Request:
Search the listing for the word "Sedum" and return each line that contains it.

[Given records — start]

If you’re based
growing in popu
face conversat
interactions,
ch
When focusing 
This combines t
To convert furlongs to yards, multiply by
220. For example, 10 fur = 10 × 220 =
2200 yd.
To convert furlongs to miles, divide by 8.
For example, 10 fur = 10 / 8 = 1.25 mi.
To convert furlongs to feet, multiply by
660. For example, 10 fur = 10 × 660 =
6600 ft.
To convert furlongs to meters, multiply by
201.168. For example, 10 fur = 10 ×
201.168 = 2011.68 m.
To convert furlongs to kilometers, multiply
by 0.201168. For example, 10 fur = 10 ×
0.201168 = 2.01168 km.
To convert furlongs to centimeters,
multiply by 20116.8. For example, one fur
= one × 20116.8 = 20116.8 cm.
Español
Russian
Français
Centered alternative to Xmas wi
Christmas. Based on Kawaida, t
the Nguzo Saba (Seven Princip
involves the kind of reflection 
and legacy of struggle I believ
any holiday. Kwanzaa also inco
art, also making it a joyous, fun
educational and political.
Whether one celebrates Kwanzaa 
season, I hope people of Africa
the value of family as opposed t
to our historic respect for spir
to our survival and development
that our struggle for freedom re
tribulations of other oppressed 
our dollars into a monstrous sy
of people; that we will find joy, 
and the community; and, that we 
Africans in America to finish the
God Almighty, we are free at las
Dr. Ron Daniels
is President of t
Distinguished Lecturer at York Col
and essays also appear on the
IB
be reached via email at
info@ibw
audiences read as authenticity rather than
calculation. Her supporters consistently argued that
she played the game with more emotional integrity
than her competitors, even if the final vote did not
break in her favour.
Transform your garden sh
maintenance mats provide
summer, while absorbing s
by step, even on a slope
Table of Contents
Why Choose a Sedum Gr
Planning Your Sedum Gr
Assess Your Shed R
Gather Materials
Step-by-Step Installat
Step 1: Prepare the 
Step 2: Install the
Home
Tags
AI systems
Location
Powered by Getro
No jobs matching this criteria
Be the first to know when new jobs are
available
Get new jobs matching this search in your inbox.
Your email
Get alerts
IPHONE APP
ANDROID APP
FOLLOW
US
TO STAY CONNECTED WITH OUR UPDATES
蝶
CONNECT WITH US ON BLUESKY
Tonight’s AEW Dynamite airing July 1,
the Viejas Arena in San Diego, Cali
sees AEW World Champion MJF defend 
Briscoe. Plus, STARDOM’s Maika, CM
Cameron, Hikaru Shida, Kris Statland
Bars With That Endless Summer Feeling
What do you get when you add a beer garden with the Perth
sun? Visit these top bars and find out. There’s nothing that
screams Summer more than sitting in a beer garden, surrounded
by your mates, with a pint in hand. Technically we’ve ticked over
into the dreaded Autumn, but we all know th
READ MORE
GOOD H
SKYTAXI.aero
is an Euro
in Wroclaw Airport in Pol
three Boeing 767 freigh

[Given records — finish]

Answer below:
Why Choose a Sedum Gr
Planning Your Sedum Gr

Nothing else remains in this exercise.